Я отпросился и приехал домой рано, к часу дня. Тамара сидела в белом стеганом халате перед зеркалом и снимала перед зеркалом поролоновые бигуди, похожие на катушки, только вместо ниток намотаны черные волосы. Во всем мне виделась больница, операция - белый халат, бигуди топорщились тампонами, шпильки-невидимки зажимали сосуды волос, металлическая расческа сверкала хирургическим инструментом в быстрых изогнутых руках над покорно склоненной шеей.
Из еды, как всегда, в доме ничего не было, решили пообедать в ресторане "Парус", где днем кормили комплексными обедами.
Троллейбусы ходили редко и были переполнены, мы прошли по длинной пыльной улице две остановки.
В ресторане стояла небольшая, но медленно двигающаяся очередь.
В зале мы подошли к столику, за которым уже сидели двое. Один толстый, розовый, с залитым потом бесцветными глазами, другой худой, черный, небритый, в такой же, как у меня, трикотажной полосатой рубашке, только жеваной и грязной. На столе стоял захватанный потными руками графинчик с водкой. На вопрос, свободны ли другие два места, они не ответили. Толстый бессмысленно моргал белесыми ресницами, черный что-то пробормотал и уставился в окно.
Сели. Долго ждали официантку, а когда она пришла, то на нас не обратила никакого внимания, а стала отрывочно, намеками что-то говорить тем двоим.
- Нас покормят, как думаешь? - спросил я Тамару.
- Ты что, не видишь, они ждут каких-то баб, с официанткой договариваются, - громко, с усмешкой сказала Тамара.
Мне было физически неприятно, что у меня такая же рубашка, как у черного.
Официантка принесла нам комплексный обед, мы механически и невкусно поели, расплатились и вышли.
Я все время боялся, что она сорвется и мучился, не зная о чем говорить, но вроде бы все шло нормально, у меня постепенно отлегло от сердца и даже стало бы совсем скучно, если бы не небольшая настороженность.
От станции метро до больницы мы долго шли улицей, составленной из одинаковых, как невзрачные близнецы, домов пока не остановились перед большим пустырем, за которым желтел лес.
- А ведь больница была здесь... - удивленно сказала Тамара.
"Откуда она знает, что именно здесь, была уже в ней?" - обожгло меня.
Мы постояли молча, потом она достала из сумки все документы и нашла название улицы, которую мы давно прошли.
Больница оказалась родильным домом, его из-за ремонта полностью перевели на гинекологию.

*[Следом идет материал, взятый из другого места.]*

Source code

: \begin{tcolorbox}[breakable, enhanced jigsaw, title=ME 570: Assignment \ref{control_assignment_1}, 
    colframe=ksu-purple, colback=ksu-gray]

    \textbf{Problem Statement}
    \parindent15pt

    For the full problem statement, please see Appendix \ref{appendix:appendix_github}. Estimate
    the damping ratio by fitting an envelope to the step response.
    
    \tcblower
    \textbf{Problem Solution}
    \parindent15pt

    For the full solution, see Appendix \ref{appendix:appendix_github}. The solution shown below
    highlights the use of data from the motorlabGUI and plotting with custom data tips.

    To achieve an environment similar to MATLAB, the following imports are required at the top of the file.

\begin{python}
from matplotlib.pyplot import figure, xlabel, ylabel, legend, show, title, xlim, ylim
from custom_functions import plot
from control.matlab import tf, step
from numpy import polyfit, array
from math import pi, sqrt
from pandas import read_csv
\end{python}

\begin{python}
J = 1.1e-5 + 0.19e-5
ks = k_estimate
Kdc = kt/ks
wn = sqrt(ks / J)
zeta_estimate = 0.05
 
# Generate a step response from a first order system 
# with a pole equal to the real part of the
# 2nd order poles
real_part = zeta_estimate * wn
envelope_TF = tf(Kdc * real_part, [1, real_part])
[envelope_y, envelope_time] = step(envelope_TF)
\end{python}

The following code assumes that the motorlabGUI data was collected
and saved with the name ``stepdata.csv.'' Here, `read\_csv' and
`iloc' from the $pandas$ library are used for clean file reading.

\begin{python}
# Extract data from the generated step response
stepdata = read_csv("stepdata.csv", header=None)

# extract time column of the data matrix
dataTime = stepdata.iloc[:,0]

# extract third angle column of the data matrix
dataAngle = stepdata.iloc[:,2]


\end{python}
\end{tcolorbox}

В день пропускали по шестьдесят женщин.
В приемной висело объявление:
"При приеме на аборт иметь:
1. Паспорт.
2. Справку о зарплате.
3. Халат.
4. Тапочки.
Все остальные вещи возвращаются, а также часы, кольца, браслеты и серьги."
И тут выяснилось, что квитанции об уплате за аборт потеряна и безвозвратно. Жену не принимали. Мы перекопали всю сумку по детально, вывернули ее наизнанку, что опять мне напомнило операцию.
Ничего не оставалось делать, как ехать в сберкассу, где она платила за аборт.
Жаркий, пыльный, душный город навалился на нас. Через час молчаливой судорожной дороги мы стояли у окошка в сберкассе, а заведующая, обмахиваясь веером лотерейных билетов, объясняла, что нам надо ехать в центральную сберкассу, куда давно уже отправлены все документы.
Как мой Том плакала, как она плакала!
Наконец, заведующая позвонила в центральную сберкассу, посоветовалась, получила рекомендацию, еще раз убедилась, что документы пришли и написала-таки справку, тысячу раз сказав, что делать она этого не имеет права.
- Сволочь, - спокойным голосом сказала Тамара, когда мы вышли из сберкассы.
На следующий день лил проливной дождь и я долго просил няньку у служебного входа взять передачу. Взяла, но после того как я ей сунул рубль.
В пятницу я забрал Тамару из больницы и мы поехали на дачу.
Мерно качало вагон, теплым кораблем плывущим в ночи, исчез вдали город и с ним таяла нервная сутолока этих душных дней, исчезало ощущение двойственности, словно прошло солнечное затмение.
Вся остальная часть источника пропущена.